Heads in the game | MIT Technology Review
Heads in the game | MIT Technology Review
https://www.technologyreview.com/2026/06/23/1138214/heads-in-the-game/
Publish Date: 2026-06-23 17:00:00
Source Domain: www.technologyreview.com
The MIT Sports Lab’s origin story begins around 2010, when Anette “Peko” Hosoi, the Pappalardo Professor of Mechanical Engineering, fell in love with downhill mountain biking and needed a new bike. But given the varying linkage systems, shock types, and geometries, she found it difficult to choose the best one. Encountering only minimal information online, she assigned the analysis to her 2.001 class, the introductory course on mechanics. “All of my exams that semester were bike questions,” she says. They proved to be really good engineering questions too.
Having recently earned tenure, she wondered, What if I actually built this sports thing into something bigger? In 2011, she began conceptualizing a project called STE@M (Sports Technology and Education at MIT), which would assemble students, faculty, athletes, and industry partners to tackle sports engineering challenges. As the effort kicked into gear over the next few years, Hosoi began collaborating with Christina Chase, MIT’s new entrepreneur in residence, and in 2015 the two of them cofounded the MIT Sports Lab.
Mechanical engineering professor Anette “Peko” Hosoi assigned bike engineering challenges to her students when she needed a better mountain bike. In 2015, she cofounded the MIT Sports Lab with entrepreneur and MechE lecturer Christina Chase.

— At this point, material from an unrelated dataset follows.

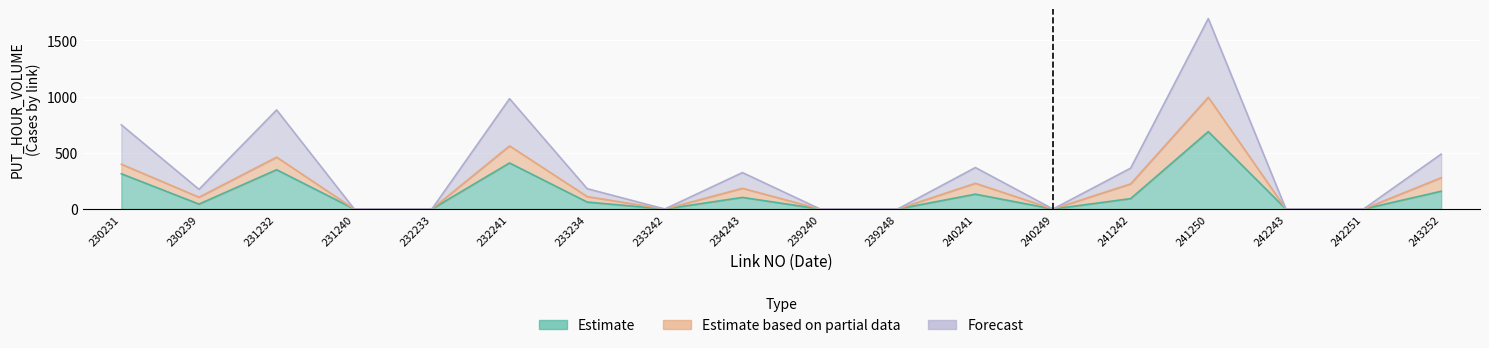

What is the spread (max minus min) of values at 241242?

271.2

COURTESY OF MIT MECHANICAL ENGINEERING
“It turned out that we’re the perfect combination for this because my background comes from the math, physics, engineering side,” says Hosoi. “And she comes from the entrepreneurship [and] product development side. To really interface with these different sports companies and leagues, you need to span that whole spectrum.” Chase became the lab’s managing director and Hosoi its faculty director.
For over a decade, the Sports Lab has grown as interest in sports tech has skyrocketed—and it’s accumulated what younger fans would call some elite ball knowledge in the process.